Ottawa denying millions for First Nations child welfare prevention services, says FSIN
ISC committed to 'unlimited' funding in 2018, according to FSIN memo
Indigenous Services Canada (ISC) is breaking a commitment to provide "unlimited" funding for preventive child welfare services and is now in violation of an order from the Canadian Human Rights Tribunal, according to a senior chief in Saskatchewan.
Federation of Sovereign Indigenous Nations (FSIN) 2nd vice-Chief David Pratt said ISC has denied millions of dollars in prevention funding requests from First Nations child welfare agencies in the province.
"It's the children that are paying the ultimate price," said Pratt.
"We are hoping that Canada will do what is right and follow through its original commitment of unlimited prevention funding to keep our children out of care."
The Canadian Human Rights Tribunal said in a non-compliance order in 2018 that the department must refund the actual cost of child welfare prevention services to First Nations child welfare agencies.
The non-compliance order stemmed from the tribunal's 2016 ruling that found Ottawa discriminated against First Nations children by underfunding child-welfare services on-reserve and in Yukon.
The tribunal also ordered Ottawa to compensate children — along with some of their parents and grandparents — who were taken in the on-reserve child welfare system since 2006. The federal government is challenging the compensation order before the Federal Court.
In May 2018, Joanne Wilkinson, assistant deputy minister in ISC's child and family sector, and Cheri Moreau, ISC's director of education and social development for the Saskatchewan region, gave a presentation during a regional meeting stating that "agencies have unlimited access to prevention funding," according to an FSIN memo obtained by CBC News.
Pratt said agencies proceeded to boost their prevention services, believing the department would follow through with the commitment.
"Now, when it comes time for Canada to reimburse those prevention monies that were spent, they are denying them," said Pratt.
$25.7M in denied requests
Pratt said ISC has since narrowed the criteria for funding eligibility through four policy changes since the non-compliance order. He said this was done without consultation and before the conclusion of a third-party study on developing a national funding model, due in August, that was supposed to shape the process with input from First Nations.

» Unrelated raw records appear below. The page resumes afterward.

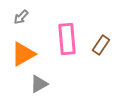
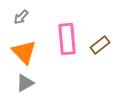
brown rectangle: moved 1 px left; rotated 18 degrees clockwise
orange triangle: moved 1 px right, 2 px up; rotated 44 degrees counterclockwise
gray triangle: moved 14 px left, 1 px up
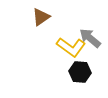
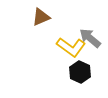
brown triangle: rotated 12 degrees clockwise
black hexagon: rotated 20 degrees clockwise
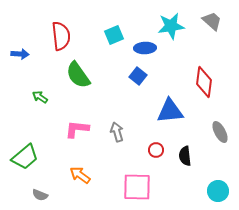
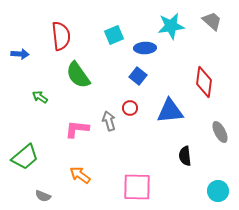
gray arrow: moved 8 px left, 11 px up
red circle: moved 26 px left, 42 px up
gray semicircle: moved 3 px right, 1 px down
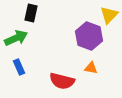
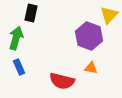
green arrow: rotated 50 degrees counterclockwise
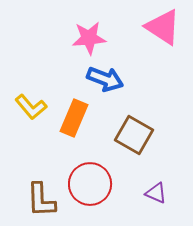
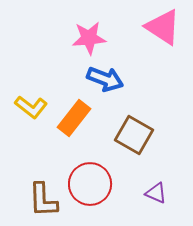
yellow L-shape: rotated 12 degrees counterclockwise
orange rectangle: rotated 15 degrees clockwise
brown L-shape: moved 2 px right
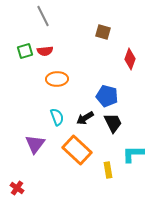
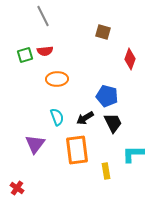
green square: moved 4 px down
orange rectangle: rotated 40 degrees clockwise
yellow rectangle: moved 2 px left, 1 px down
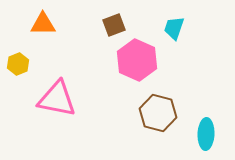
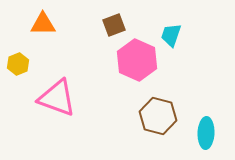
cyan trapezoid: moved 3 px left, 7 px down
pink triangle: moved 1 px up; rotated 9 degrees clockwise
brown hexagon: moved 3 px down
cyan ellipse: moved 1 px up
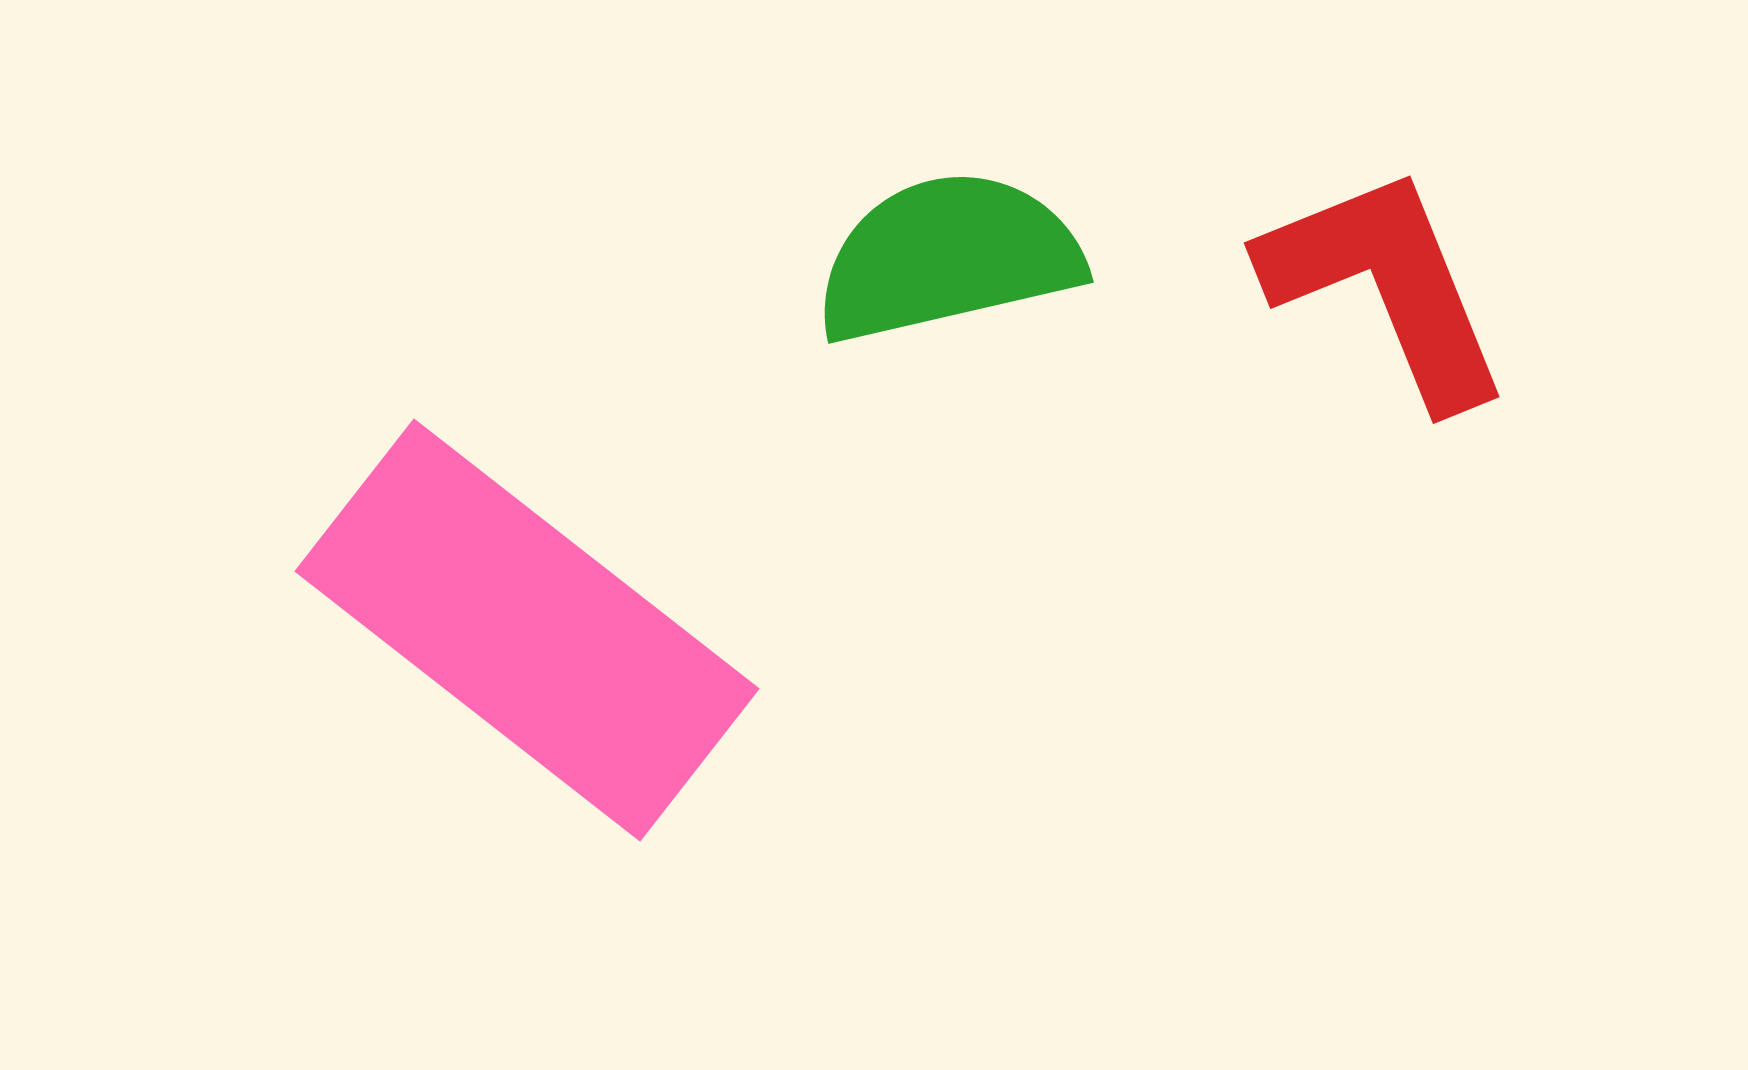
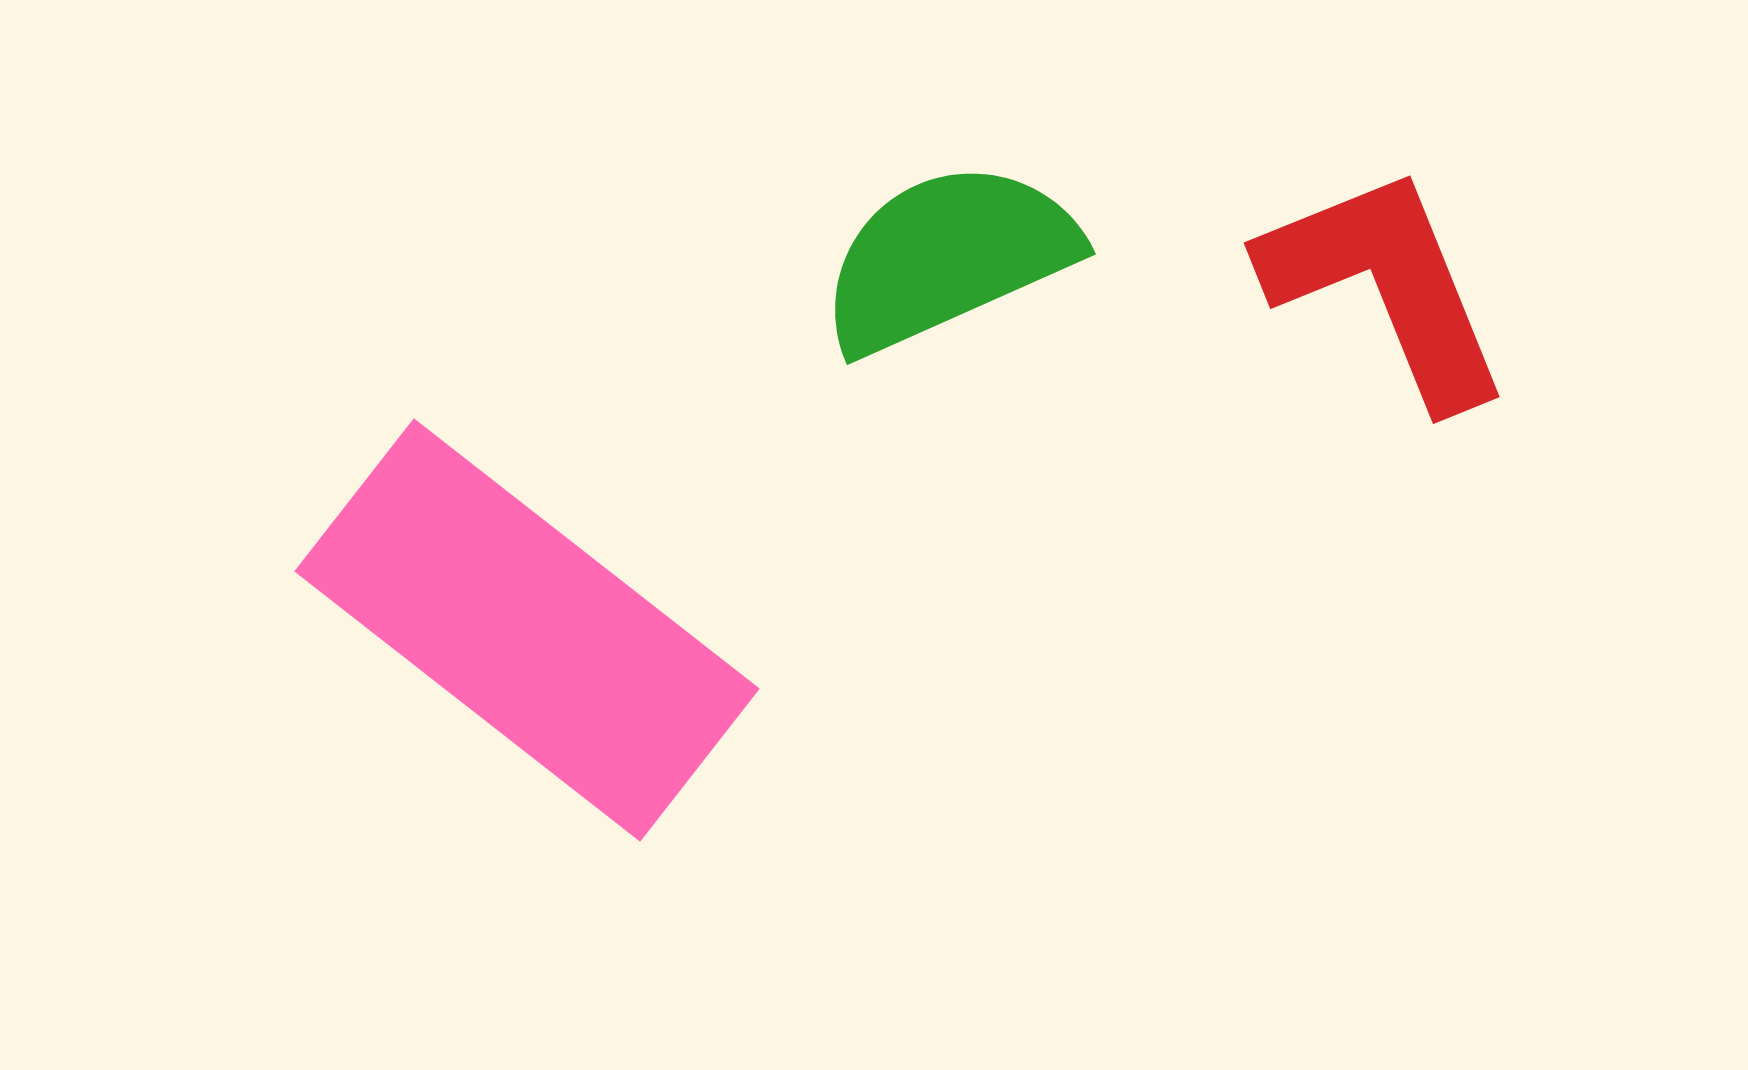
green semicircle: rotated 11 degrees counterclockwise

The $25.7 million in denied requests includes $20 million rejected from one agency, the Yellow Thunderbird Lodge, which serves 14 First Nations including Assembly of First Nations National Chief Perry Bellegarde's home community of Little Black Bear.
The owed amounts include denied or delayed reimbursements and rejections of proposals.
Pratt said the FSIN could turn to the tribunal to force the federal government's hand on the issue if ISC refuses to change its position.
"We are hoping [Indigenous Services] Minister Marc Miller and Prime Minister Justin Trudeau will honour their commitments," said Pratt.
"If we have to take that route, we are very confident the tribunal will rule with us and against Canada."
Pratt wrote to Trudeau on June 2, sending copies to Miller, Bellegarde and several MPs, requesting a meeting to sort out the issue.
Miller's office did not respond to a request for comment from CBC News.
Miller faces questions
Miller did not have a direct response to the issue when he was questioned by NDP MP Charlie Angus Wednesday during a session of the Special Commons COVID-19 committee that counts all MPs as members.
"His officials told child and family services that they would have, quote 'unlimited prevention funding for prevention work'... and after the organizations spent the money, he refused to pay," said Angus.
"Why doesn't he ... tell us he is going to pay that money that was promised to front line child and protection services across Canada?"
Miller said the government was working to ensure First Nations can take control over their child welfare services through Bill C-92, passed last year. He also said the government was continuing to provide COVID-19-related funding to provide care for children who were in foster care and have aged out of the system.
"The federal government will not cease in order to ensure First Nation children are indeed properly taken care of on the conditions set for by First Nations communities," said Miller, who also stated Ottawa has invested $600 million in First Nations child welfare.
Cindy Blackstock, executive director of the First Nations Child and Family Caring Society which, along with the AFN, filed the original human rights complaint in 2007, said ISC seems to be reverting back to its old habits.
"This is really starting to feel like it was before with the federal government in terms of it calling the shots and ignoring [tribunal] orders," said Blackstock.
"We are seeing the department receiving these legitimate prevention requests and turning them down."
Blackstock said department officials don't have the expertise in child welfare to be making these types of calls.
"They are also doing their own interpretation of what prevention is… The whole goal of this was to have qualified people in the agencies assessing families and the communities they live in and they are the ones who determine what a prevention service is."